Task instructions
Without including any picture, transcribe the entries below word for word.

Provided records START

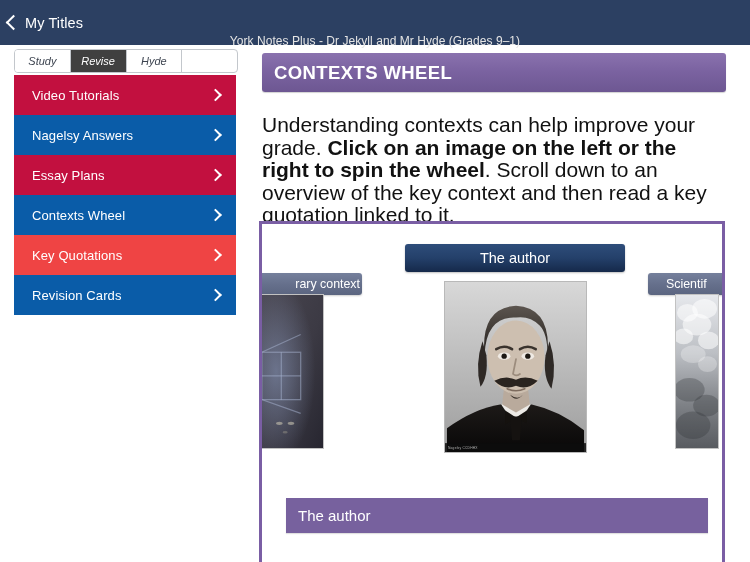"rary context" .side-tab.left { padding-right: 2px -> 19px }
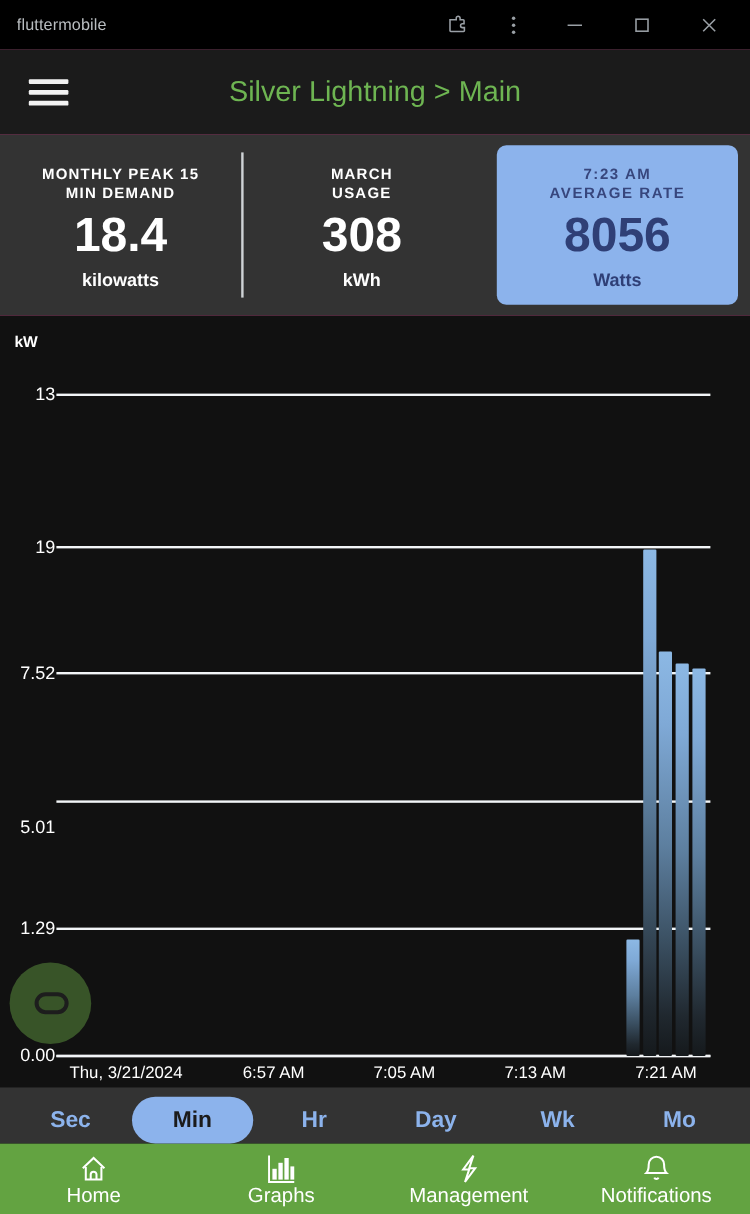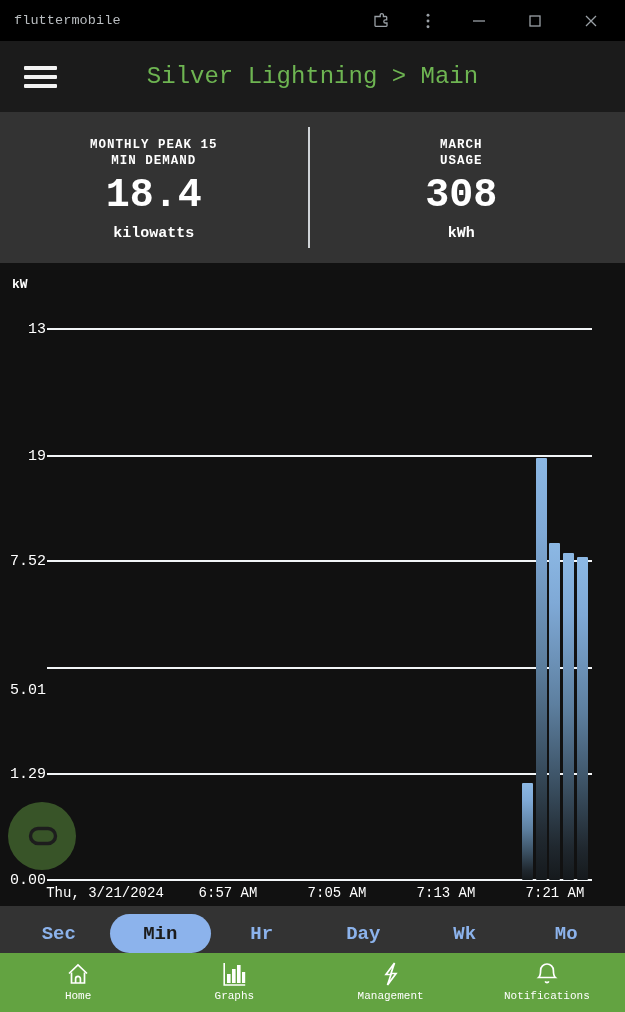"fluttermobile" #app { font-family: Liberation Mono, monospace -> none }
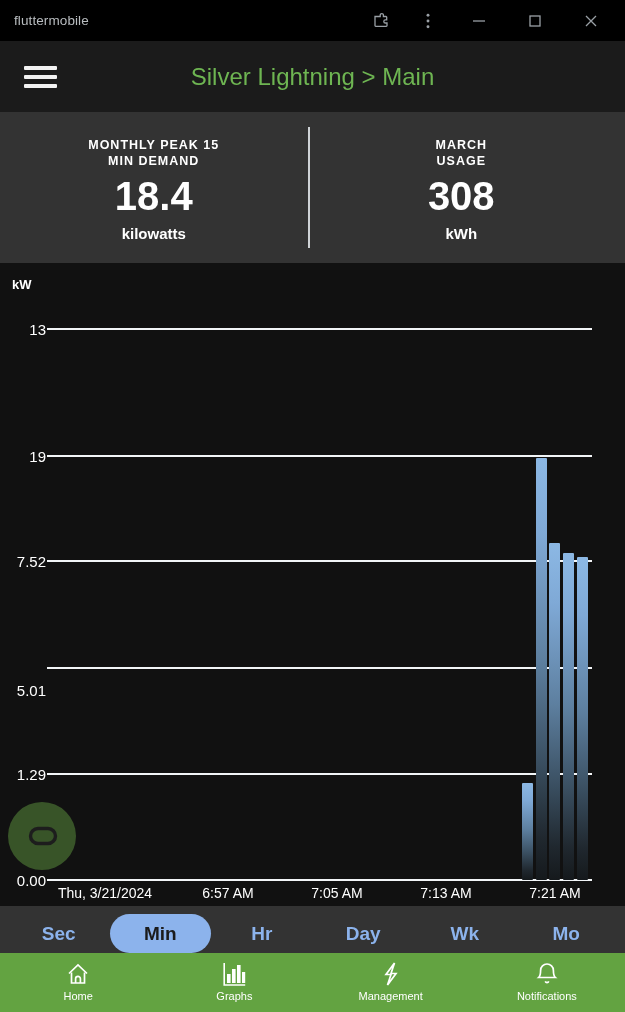"7:23 AM" div.stat { html: none -> <div> <div> <span>7:23 AM</span><br> <span>AVERAGE RATE</span> </div> <div>8056</div> <div>Watts</div> </div> }
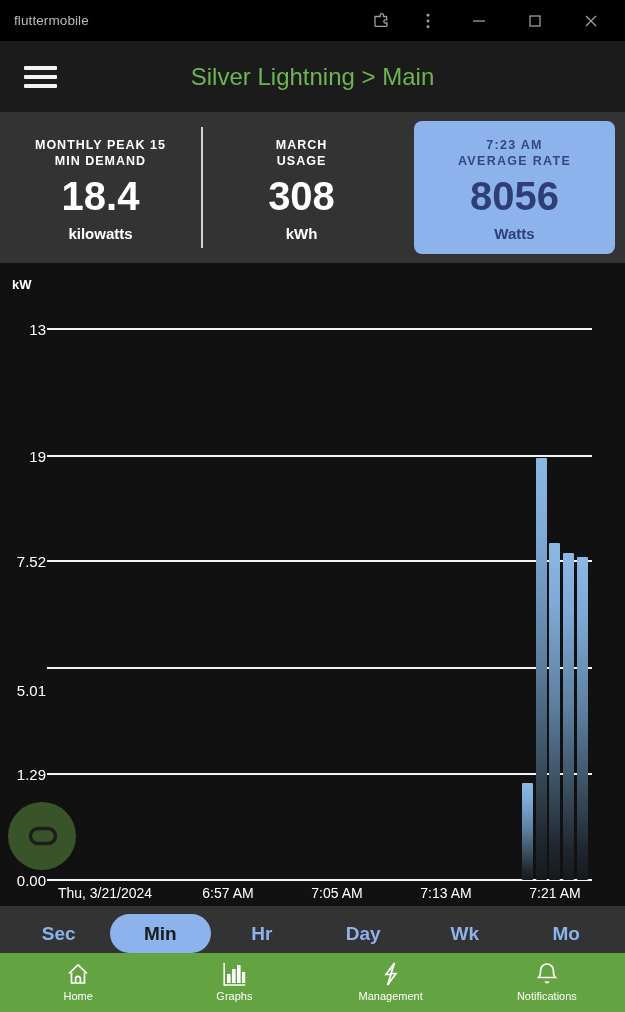"Home" .navitem .nav-label { font-size: 11px -> 17px }
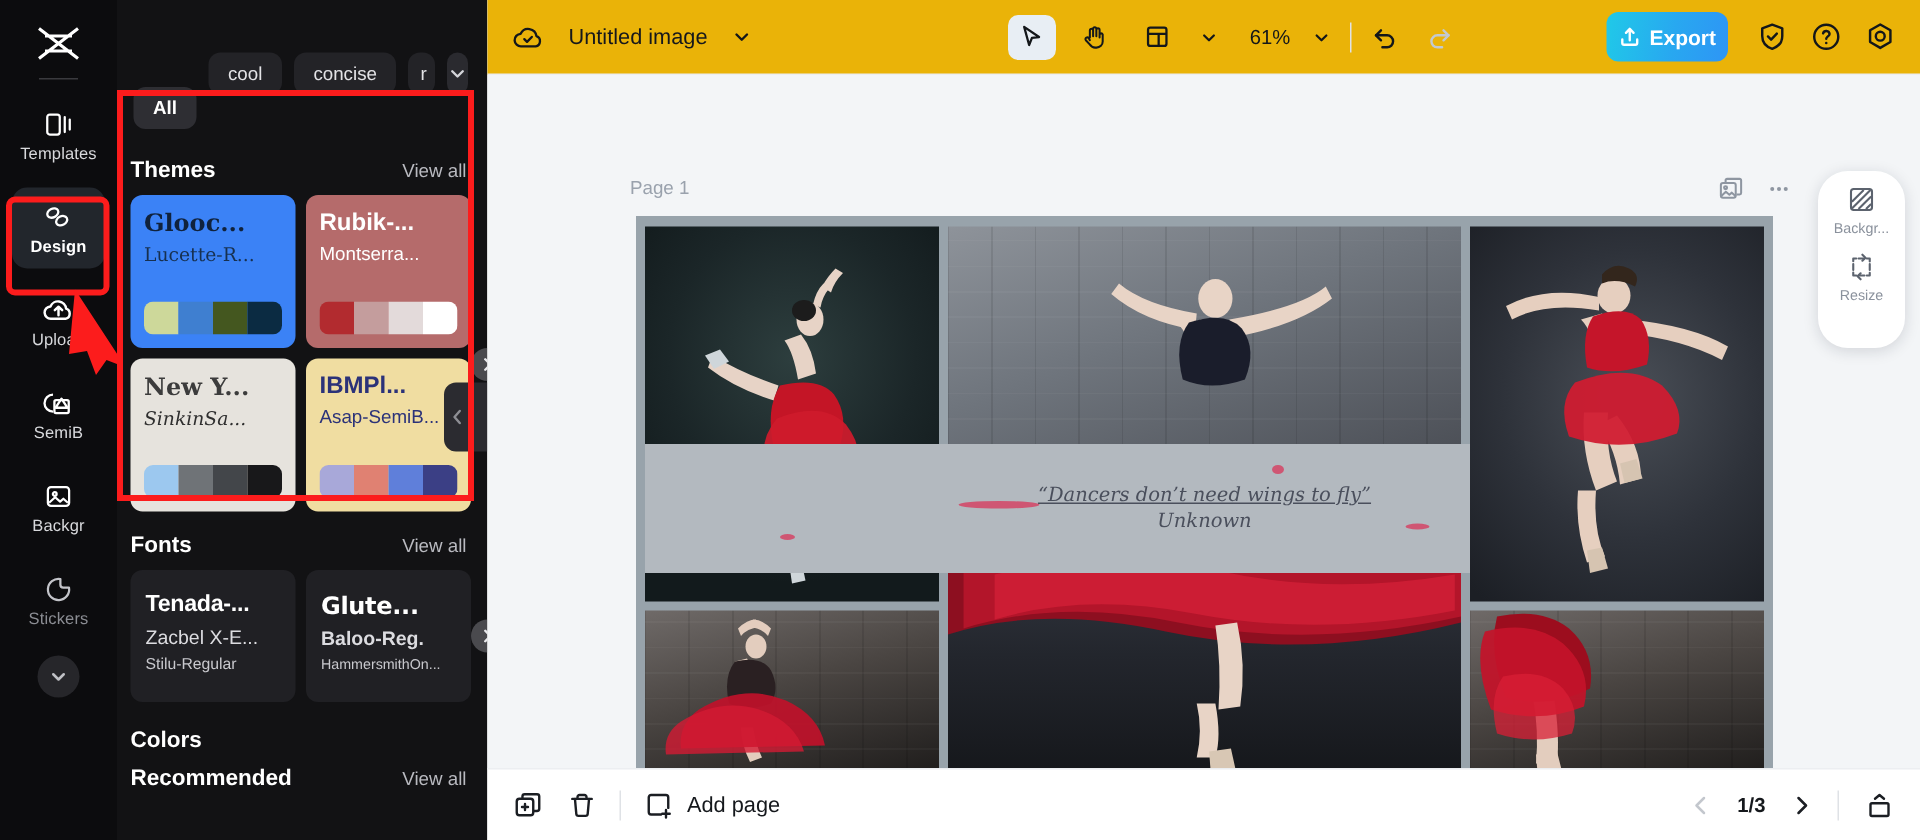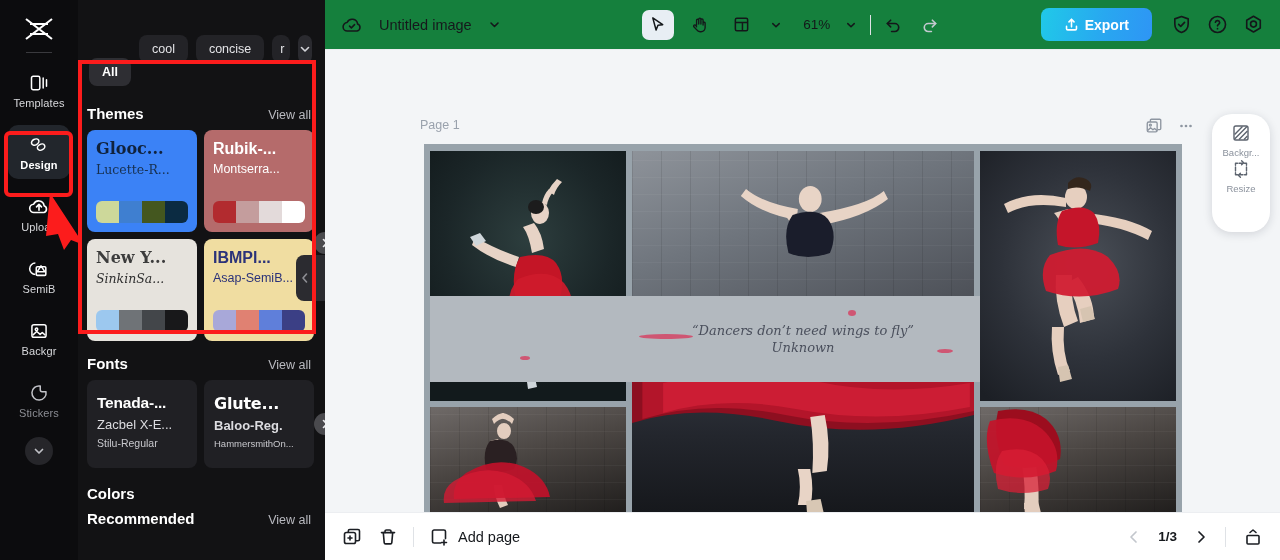"Untitled image" .topbar { background: #15803d -> #eab308 }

Provided records END

Result of the task
"rary context" .side-tab.left { padding-right: 2px -> 19px }
"fluttermobile" #app { font-family: Liberation Mono, monospace -> none }
"7:23 AM" div.stat { html: none -> <div> <div> <span>7:23 AM</span><br> <span>AVERAGE RATE</span> </div> <div>8056</div> <div>Watts</div> </div> }
"Home" .navitem .nav-label { font-size: 11px -> 17px }
"Untitled image" .topbar { background: #15803d -> #eab308 }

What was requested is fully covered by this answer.